TEXT EXCERPT |
###

Current package app exports:

  • Most non-core OS apps now export both component and manifest from @prox-os/os-apps.
  • Each migrated manifest uses runtime.kind: "os-package" and sourcePackage: "@prox-os/os-apps".
  • The shell adapts package apps through apps/os-shell/src/apps/registry.ts and apps/os-shell/src/apps/localAppComponents.tsx.
  • Shell-coupled control apps such as Display options and Keyboard shortcuts remain local modules until their contracts are stable enough to extract.

apps/api-worker may later validate:

  • Permissions
  • App installation state
  • Data access scopes
  • AppRuntimeContext.links: optional openLinkChoiceAt(href, x, y) — opens the shell managed-link menu (Open in OS / new tab / copy). Use real <a href> in OS apps when possible; the desktop scene captures left-click on OS-resolvable targets.

###

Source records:
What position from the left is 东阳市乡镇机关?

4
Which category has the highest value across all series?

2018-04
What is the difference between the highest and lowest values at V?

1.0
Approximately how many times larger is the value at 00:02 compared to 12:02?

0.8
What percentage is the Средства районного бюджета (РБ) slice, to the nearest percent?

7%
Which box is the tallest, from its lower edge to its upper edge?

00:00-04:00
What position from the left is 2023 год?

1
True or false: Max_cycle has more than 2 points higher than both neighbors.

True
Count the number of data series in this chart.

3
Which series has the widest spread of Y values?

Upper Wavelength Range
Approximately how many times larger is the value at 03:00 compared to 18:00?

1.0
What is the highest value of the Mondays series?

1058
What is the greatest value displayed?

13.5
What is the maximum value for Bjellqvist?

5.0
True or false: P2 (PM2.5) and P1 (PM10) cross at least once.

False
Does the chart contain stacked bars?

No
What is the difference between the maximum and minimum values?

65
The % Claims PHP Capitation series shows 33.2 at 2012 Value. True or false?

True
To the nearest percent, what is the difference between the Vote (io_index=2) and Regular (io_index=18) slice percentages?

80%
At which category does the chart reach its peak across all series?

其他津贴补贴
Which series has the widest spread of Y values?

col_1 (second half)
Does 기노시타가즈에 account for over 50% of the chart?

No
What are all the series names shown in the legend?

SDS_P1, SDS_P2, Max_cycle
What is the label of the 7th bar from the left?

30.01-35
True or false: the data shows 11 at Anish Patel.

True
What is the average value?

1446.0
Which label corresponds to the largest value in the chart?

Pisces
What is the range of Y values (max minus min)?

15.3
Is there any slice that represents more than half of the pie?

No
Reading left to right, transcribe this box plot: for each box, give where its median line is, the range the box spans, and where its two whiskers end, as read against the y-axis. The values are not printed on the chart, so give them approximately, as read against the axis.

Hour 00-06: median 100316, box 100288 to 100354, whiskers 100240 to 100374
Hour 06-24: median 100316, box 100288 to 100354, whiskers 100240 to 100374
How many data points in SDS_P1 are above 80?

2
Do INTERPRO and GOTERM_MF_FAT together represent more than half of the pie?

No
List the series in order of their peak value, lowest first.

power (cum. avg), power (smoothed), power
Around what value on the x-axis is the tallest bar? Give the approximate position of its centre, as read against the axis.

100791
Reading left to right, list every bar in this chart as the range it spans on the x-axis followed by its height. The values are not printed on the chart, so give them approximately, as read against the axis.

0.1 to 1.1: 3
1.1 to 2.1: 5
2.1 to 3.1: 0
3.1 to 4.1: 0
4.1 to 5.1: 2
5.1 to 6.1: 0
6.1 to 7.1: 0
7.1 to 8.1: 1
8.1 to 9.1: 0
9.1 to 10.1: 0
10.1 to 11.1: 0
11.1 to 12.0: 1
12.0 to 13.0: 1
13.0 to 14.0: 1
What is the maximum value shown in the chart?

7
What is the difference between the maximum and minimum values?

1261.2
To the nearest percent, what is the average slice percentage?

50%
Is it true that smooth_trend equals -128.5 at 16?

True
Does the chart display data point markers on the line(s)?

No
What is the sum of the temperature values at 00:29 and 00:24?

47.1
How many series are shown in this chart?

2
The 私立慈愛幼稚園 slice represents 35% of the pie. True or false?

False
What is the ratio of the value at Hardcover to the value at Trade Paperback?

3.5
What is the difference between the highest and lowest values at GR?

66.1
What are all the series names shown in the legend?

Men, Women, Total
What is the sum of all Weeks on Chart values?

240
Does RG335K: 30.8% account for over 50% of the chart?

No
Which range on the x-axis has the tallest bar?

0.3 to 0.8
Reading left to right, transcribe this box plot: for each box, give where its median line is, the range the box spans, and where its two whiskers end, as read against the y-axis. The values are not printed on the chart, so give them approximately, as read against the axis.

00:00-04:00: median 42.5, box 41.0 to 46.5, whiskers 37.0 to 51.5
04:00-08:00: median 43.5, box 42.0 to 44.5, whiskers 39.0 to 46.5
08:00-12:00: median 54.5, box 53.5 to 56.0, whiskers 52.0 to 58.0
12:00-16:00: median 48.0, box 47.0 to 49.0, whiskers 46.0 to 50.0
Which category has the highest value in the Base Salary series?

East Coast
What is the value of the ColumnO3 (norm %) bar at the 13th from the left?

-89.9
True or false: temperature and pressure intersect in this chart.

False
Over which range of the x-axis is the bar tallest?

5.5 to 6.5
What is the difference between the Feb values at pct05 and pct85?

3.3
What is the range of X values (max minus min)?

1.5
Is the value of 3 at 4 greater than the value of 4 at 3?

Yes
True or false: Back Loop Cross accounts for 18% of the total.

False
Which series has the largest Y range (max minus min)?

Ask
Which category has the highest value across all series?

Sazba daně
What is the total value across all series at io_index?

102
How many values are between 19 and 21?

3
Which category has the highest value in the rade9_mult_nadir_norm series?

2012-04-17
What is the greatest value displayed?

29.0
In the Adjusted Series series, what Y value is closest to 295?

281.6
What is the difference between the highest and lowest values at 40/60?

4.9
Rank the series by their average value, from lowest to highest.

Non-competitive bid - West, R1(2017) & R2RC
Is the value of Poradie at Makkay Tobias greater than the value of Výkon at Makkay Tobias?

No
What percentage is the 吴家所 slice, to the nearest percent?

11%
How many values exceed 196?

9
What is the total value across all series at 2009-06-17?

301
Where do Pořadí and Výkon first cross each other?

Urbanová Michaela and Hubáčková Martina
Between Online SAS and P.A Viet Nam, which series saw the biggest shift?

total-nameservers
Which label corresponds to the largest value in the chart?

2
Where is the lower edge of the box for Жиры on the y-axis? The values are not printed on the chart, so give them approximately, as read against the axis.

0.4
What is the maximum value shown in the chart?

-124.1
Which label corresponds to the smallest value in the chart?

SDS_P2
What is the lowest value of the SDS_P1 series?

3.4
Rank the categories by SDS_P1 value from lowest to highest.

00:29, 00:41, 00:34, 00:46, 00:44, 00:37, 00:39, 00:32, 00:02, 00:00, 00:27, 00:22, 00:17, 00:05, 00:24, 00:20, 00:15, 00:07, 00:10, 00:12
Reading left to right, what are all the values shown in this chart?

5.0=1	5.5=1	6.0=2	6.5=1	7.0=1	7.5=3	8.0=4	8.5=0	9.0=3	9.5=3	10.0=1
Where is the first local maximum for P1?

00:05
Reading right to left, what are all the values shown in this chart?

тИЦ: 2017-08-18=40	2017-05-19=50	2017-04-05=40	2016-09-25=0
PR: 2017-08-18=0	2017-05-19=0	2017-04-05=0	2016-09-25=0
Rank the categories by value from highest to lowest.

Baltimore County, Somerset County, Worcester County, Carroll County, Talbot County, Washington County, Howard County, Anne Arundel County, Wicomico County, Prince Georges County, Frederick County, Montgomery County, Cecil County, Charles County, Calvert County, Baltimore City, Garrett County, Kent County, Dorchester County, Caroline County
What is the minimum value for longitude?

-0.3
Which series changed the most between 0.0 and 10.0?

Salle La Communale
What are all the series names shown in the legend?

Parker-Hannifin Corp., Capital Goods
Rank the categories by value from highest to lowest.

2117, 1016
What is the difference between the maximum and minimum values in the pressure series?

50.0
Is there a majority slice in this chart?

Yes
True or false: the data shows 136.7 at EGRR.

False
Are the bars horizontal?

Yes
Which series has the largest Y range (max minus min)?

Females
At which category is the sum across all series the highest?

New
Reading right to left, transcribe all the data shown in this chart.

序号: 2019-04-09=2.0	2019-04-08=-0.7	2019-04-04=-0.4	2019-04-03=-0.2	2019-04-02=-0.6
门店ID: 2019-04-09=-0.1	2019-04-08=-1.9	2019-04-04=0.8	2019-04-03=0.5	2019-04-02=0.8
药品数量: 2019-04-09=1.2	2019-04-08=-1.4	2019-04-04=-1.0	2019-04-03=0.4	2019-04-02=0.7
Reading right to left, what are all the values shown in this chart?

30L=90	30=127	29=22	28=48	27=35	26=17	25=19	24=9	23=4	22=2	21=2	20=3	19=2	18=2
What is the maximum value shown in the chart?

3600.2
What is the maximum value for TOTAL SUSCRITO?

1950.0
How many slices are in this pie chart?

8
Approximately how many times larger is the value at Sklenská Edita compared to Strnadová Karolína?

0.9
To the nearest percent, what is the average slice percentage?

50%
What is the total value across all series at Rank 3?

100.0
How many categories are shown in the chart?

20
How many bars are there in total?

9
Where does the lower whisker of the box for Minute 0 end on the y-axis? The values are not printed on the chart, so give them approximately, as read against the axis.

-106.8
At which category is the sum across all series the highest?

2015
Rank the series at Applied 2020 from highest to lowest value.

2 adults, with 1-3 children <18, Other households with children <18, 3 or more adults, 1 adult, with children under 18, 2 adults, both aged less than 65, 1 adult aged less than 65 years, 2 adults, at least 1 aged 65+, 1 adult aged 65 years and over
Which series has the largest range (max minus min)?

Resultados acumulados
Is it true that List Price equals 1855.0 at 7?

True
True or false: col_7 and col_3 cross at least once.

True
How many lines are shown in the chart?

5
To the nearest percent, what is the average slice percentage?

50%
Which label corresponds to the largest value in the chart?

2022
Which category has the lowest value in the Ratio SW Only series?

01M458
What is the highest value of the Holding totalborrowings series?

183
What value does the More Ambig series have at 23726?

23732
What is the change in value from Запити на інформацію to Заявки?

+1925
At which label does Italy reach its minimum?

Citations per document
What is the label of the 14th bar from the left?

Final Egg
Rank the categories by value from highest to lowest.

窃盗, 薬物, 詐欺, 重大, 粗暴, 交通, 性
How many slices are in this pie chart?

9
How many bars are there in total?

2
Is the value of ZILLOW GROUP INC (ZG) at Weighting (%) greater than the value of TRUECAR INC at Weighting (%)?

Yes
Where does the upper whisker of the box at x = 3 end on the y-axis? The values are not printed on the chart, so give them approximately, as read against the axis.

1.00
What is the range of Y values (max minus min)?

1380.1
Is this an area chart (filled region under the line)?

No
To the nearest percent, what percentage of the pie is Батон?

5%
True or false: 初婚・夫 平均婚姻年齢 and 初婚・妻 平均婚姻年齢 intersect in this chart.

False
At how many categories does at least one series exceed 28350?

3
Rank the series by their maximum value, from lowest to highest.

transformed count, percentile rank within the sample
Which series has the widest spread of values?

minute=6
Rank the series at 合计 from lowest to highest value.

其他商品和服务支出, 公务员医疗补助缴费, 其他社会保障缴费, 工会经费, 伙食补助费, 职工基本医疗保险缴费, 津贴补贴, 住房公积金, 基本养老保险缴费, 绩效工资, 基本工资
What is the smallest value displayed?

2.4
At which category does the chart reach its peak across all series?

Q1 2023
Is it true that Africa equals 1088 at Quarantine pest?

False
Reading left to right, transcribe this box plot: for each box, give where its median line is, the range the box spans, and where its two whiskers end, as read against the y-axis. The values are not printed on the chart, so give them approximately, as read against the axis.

###

THINGS TO DO |
1 - In the notes on package app exports, why do Display options and Keyboard shortcuts still live as local modules? Answer in one to three sentences.
2 - Extend the notes on package app exports past their final bullet point.

ANSWERS TO EACH TASK |
1 - They are shell-coupled control apps, so they stay local until their contracts are stable enough to extract into the package.

2 -
  • AppRuntimeContext.session: optional requestSignIn() — opens the existing sign-in overlay (placeholder auth). Used by the Hola welcome app.
  • Platform hosts (packages/app-registry/src/platformHosts.ts): docs.prox-os.com → docs iframe app, ui.prox-os.com → UI workshop, api.prox-os.com → Scalar API explorer. Dev shells use /app-dev/* routes instead. These hostnames are deployment origins, not app primary keys. For deployment and Access boundaries, see cloudflare-deploy-and-access.md and app-namespace-and-domain-strategy.md.
  • Iframe guests: today use ProxOsIframeGuestLinkMessage (postMessage) to request the same menu; future work is to align guest links with resolveManagedLink rules centrally.

Future identity vs launch targets (roadmap)

Current: shell id / appId in the composed registry is the stable in-OS key. routePath, iframeUrl, and platform hostnames are launch targets.

Candidate (not final): server-backed registry with namespace + slug, public paths such as /user/:handle/app/:appSlug, and optional runtime isolation subdomains separate from canonical URLs. Stable appId must survive slug renames (aliases + redirects). Do not use a new second-level subdomain per app by default.

Seed manifest shape and Moments / API / system-app notes: app-namespace-and-domain-strategy.md.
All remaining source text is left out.